1

Based on what I tested the in the following code, when I define the self.location attribute in the class Matter(), and when I'm trying to assign the value to the instance it doesn't work.

class Matter():
    """docstring for Matter"""

    def __init__(self):
        self.xcoord = 0
        self.ycoord = 0
        self.location = (self.xcoord, self.ycoord)

main = Matter()
#before changing values
print(main.xcoord, main.ycoord)

#changing values
main.xcoord = 5
main.ycoord = 10

print(main.xcoord, main.ycoord)
print(main.location)

output:

  • 0 0
  • 5 10
  • (0, 0)

self.location did not change in this case. but when I do this:

main = Matter()
# before changinv the values
print(main.xcoord, main.ycoord)
# changing the values
main.xcoord = 5
main.ycoord = 10
print(main.xcoord, main.ycoord)
print(main.location)


class Matter():
    """docstring for Matter"""

    def __init__(self):
        self.xcoord = 0
        self.ycoord = 0

    def set_location(self):
        self.location = (self.xcoord, self.ycoord)


main = Matter()

print(main.xcoord, main.ycoord)
main.xcoord = 5
main.ycoord = 10

Matter.set_location(main)
print(main.xcoord, main.ycoord)
print(main.location)

output:

  • 0 0
  • 5 10
  • (5, 10)

bonus question: Any attribute and method that I can create in the class, can be used and modified by using different functions that aren't in the class? I might have confused between attribute vs instance there but if someone can clarify I would be grateful!

Thank you!

-- TASK SET --
1. In the Python class post, what does the first version of the code print for main.location after the coordinates are changed?
2. Write the next part of the Python class post, picking up after its last line.
The material after this comes from a different source.

-- DATA --
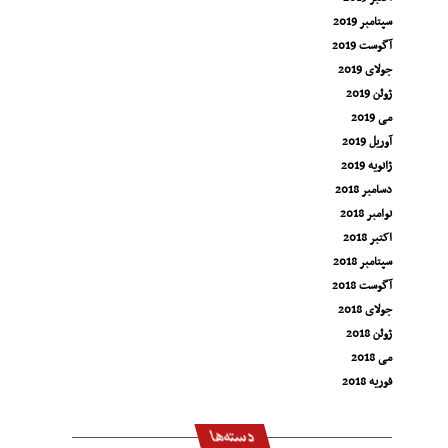
سپتامبر 2019
آگوست 2019
جولای 2019
ژوئن 2019
می 2019
آوریل 2019
ژانویه 2019
دسامبر 2018
نوامبر 2018
اکتبر 2018
سپتامبر 2018
آگوست 2018
جولای 2018
ژوئن 2018
می 2018
فوریه 2018
دسته‌ها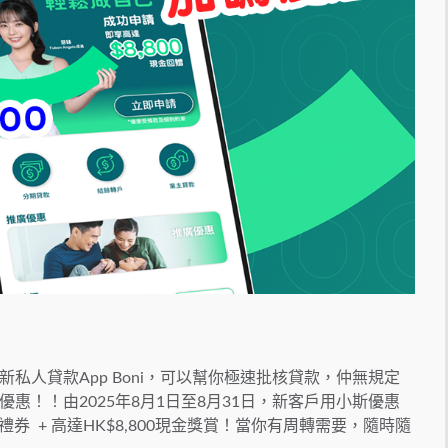
私人貸款App Boni，可以幫你極速批核貸款，仲無規定
惠！！由2025年8月1日至8月31日，新客戶用小斯優惠
市禮券 + 高達HK$8,800現金獎賞！當你有周轉需要，隨時隨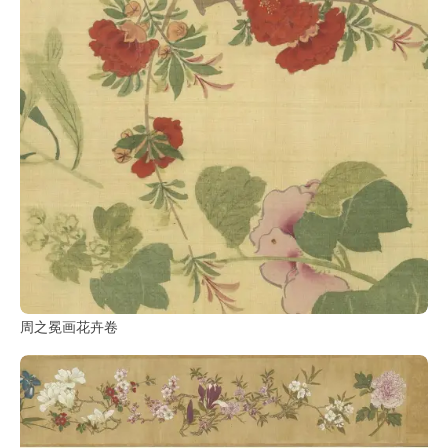
周之冕画花卉卷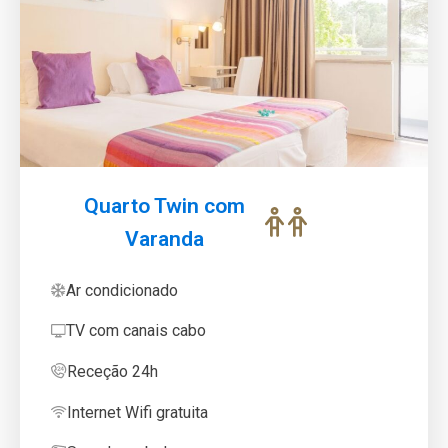
Quarto Twin com
Varanda
Ar condicionado
TV com canais cabo
Receção 24h
Internet Wifi gratuita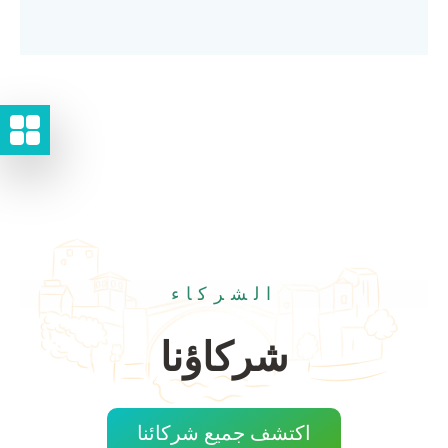
الشركاء
شركاؤنا
اكتشف جميع شركائنا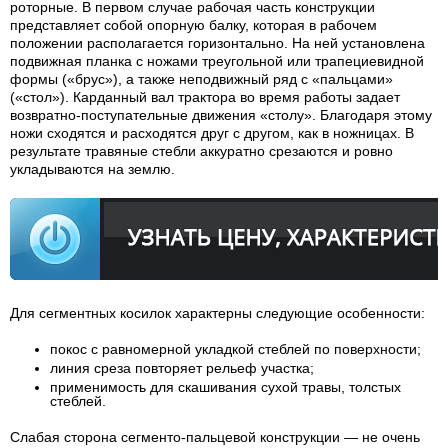
роторные. В первом случае рабочая часть конструкции
представляет собой опорную балку, которая в рабочем
положении располагается горизонтально. На ней установлена
подвижная планка с ножами треугольной или трапециевидной
формы («брус»), а также неподвижный ряд с «пальцами»
(«стол»). Карданный вал трактора во время работы задает
возвратно-поступательные движения «столу». Благодаря этому
ножи сходятся и расходятся друг с другом, как в ножницах. В
результате травяные стебли аккуратно срезаются и ровно
укладываются на землю.
Для сегментных косилок характерны следующие особенности:
покос с равномерной укладкой стеблей по поверхности;
линия среза повторяет рельеф участка;
применимость для скашивания сухой травы, толстых
стеблей.
Слабая сторона сегменто-пальцевой конструкции — не очень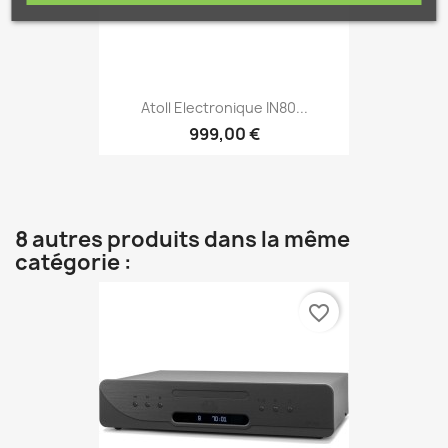
Atoll Electronique IN80...
999,00 €
8 autres produits dans la même
catégorie :
favorite_border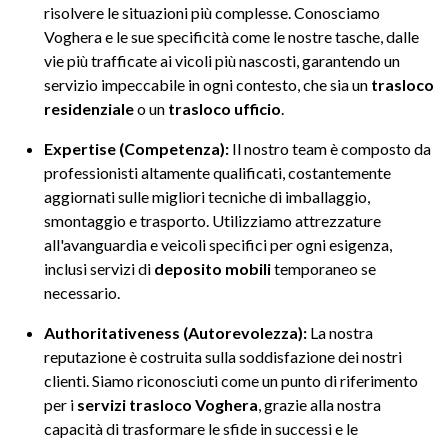
risolvere le situazioni più complesse. Conosciamo
Voghera e le sue specificità come le nostre tasche, dalle
vie più trafficate ai vicoli più nascosti, garantendo un
servizio impeccabile in ogni contesto, che sia un
trasloco
residenziale
o un
trasloco ufficio
.
Expertise (Competenza):
Il nostro team è composto da
professionisti altamente qualificati, costantemente
aggiornati sulle migliori tecniche di imballaggio,
smontaggio e trasporto. Utilizziamo attrezzature
all'avanguardia e veicoli specifici per ogni esigenza,
inclusi servizi di
deposito mobili
temporaneo se
necessario.
Authoritativeness (Autorevolezza):
La nostra
reputazione è costruita sulla soddisfazione dei nostri
clienti. Siamo riconosciuti come un punto di riferimento
per i
servizi trasloco Voghera
, grazie alla nostra
capacità di trasformare le sfide in successi e le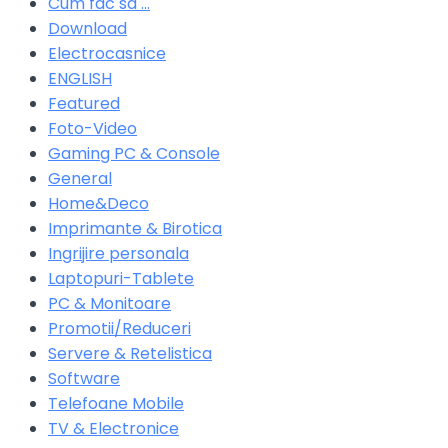
Cum fac sa …
Download
Electrocasnice
ENGLISH
Featured
Foto-Video
Gaming PC & Console
General
Home&Deco
Imprimante & Birotica
Ingrijire personala
Laptopuri-Tablete
PC & Monitoare
Promotii/Reduceri
Servere & Retelistica
Software
Telefoane Mobile
TV & Electronice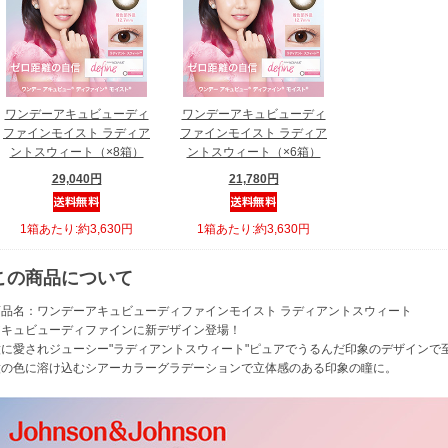
ワンデーアキュビューディ
ワンデーアキュビューディ
ファインモイスト ラディア
ファインモイスト ラディア
ントスウィート（×8箱）
ントスウィート（×6箱）
29,040円
21,780円
1箱あたり:約3,630円
1箱あたり:約3,630円
この商品について
商品名：ワンデーアキュビューディファインモイスト ラディアントスウィート
アキュビューディファインに新デザイン登場！
瞳に愛されジューシー"ラディアントスウィート"ピュアでうるんだ印象のデザインで
瞳の色に溶け込むシアーカラーグラデーションで立体感のある印象の瞳に。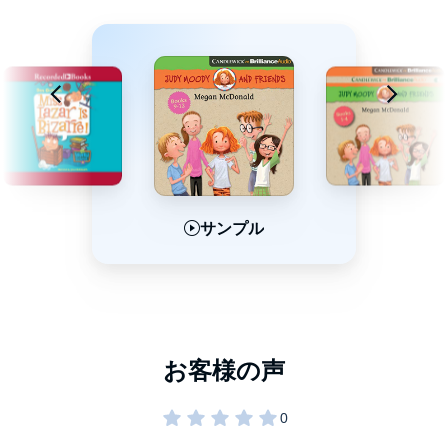
“It’s hard to imagine a mood Judy couldn’t improve.” --
Publishers
Weekly
(starred review)
©2015, 2016, 2017 by Megan McDonald, original books
published by Candlewick Press. Judy Moody® is a registered
trademark of Candlewick Press, Inc. Stink® is a registered
trademark of Candlewick Press, Inc. (P)2019 Brilliance
Publishing, Inc., all rights reserved.
サンプル
サンプル
サンプル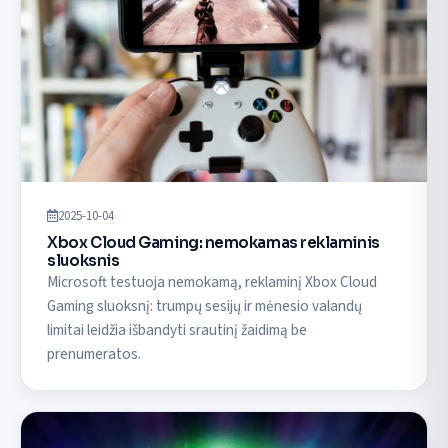
2025-10-04
Xbox Cloud Gaming: nemokamas reklaminis
sluoksnis
Microsoft testuoja nemokamą, reklaminį Xbox Cloud
Gaming sluoksnį: trumpų sesijų ir mėnesio valandų
limitai leidžia išbandyti srautinį žaidimą be
prenumeratos.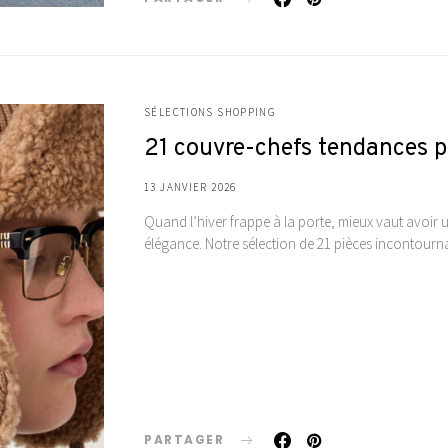
SÉLECTIONS SHOPPING
21 couvre-chefs tendances po
13 JANVIER 2026
Quand l’hiver frappe à la porte, mieux vaut avoir u
élégance. Notre sélection de 21 pièces incontourn
PARTAGER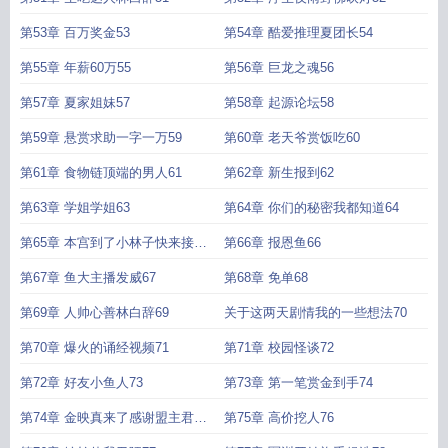
第53章 百万奖金53
第54章 酷爱推理夏团长54
第55章 年薪60万55
第56章 巨龙之魂56
第57章 夏家姐妹57
第58章 起源论坛58
第59章 悬赏求助一字一万59
第60章 老天爷赏饭吃60
第61章 食物链顶端的男人61
第62章 新生报到62
第63章 学姐学姐63
第64章 你们的秘密我都知道64
第65章 本宫到了小林子快来接驾
第66章 报恩鱼66
65
第67章 鱼大主播发威67
第68章 免单68
第69章 人帅心善林白辞69
关于这两天剧情我的一些想法70
第70章 爆火的诵经视频71
第71章 校园怪谈72
第72章 好友小鱼人73
第73章 第一笔赏金到手74
第74章 金映真来了感谢盟主君子
第75章 高价挖人76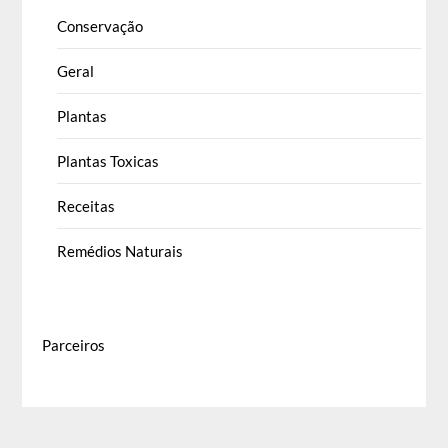
Conservação
Geral
Plantas
Plantas Toxicas
Receitas
Remédios Naturais
Parceiros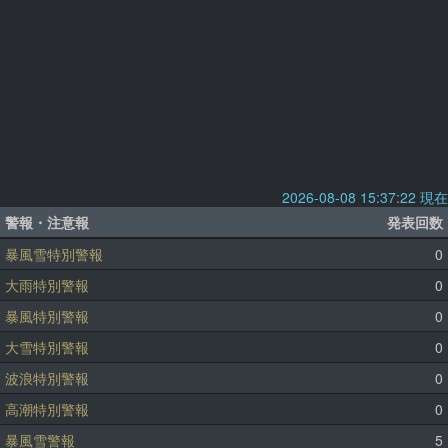
2026-08-08 15:37:22 現在
警報・注意報
発表回数
暴風雪特別警報
0
大雨特別警報
0
暴風特別警報
0
大雪特別警報
0
波浪特別警報
0
高潮特別警報
0
暴風雪警報
5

-- ANSWER SET --
1. It prints (0, 0).

2.
5
  • 2
    Too much work. Use a property. Commented Jun 22, 2018 at 21:38
  • 1
    Please edit this post to make it clearer. How did you print your first set of outputs. there are a lot of print() in there, with no output shown. And there is output where there's no print. Commented Jun 22, 2018 at 21:38
  • @Poppinyoshi Oops, I didn't copy the entire code. I'm an idiot. brb gonna fix it Commented Jun 22, 2018 at 21:46
  • @IgnacioVazquez-Abrams What do you mean? Commented Jun 22, 2018 at 21:50
  • @property def location(self): ` return (self.xcoord, self.ycoord)` Commented Jun 22, 2018 at 21:55

1 Answer 1

2

This is what properties are for.

Think of properties like methods that act like attributes. You need to calculate something on the fly when it's requested, but the thing it gets back isn't really an action it's more of a state. That's a property.

In this case you have:

class Matter():
    def __init__(self):
        self.x = 5
        self.y = 10

    @property
    def location(self):
        return (self.x, self.y)

Now you can use location as if it were an attribute, while it still works like a method.

m = Matter()
m.location  # (5, 10)
m.x, m.y = (20, 40)
m.location  # (20, 40)

However you CAN'T set via a property...

m.location = (40, 80)  # error

...unless you write a setter

# inside class Matter, after the code above
...
    @location.setter
    def location(self, newloc):
        self.x, self.y = newloc

Now you can, and it updates just like you say it should.

m.location = (40, 80)
m.x  # 40
m.y  # 80
m.location  # (40, 80)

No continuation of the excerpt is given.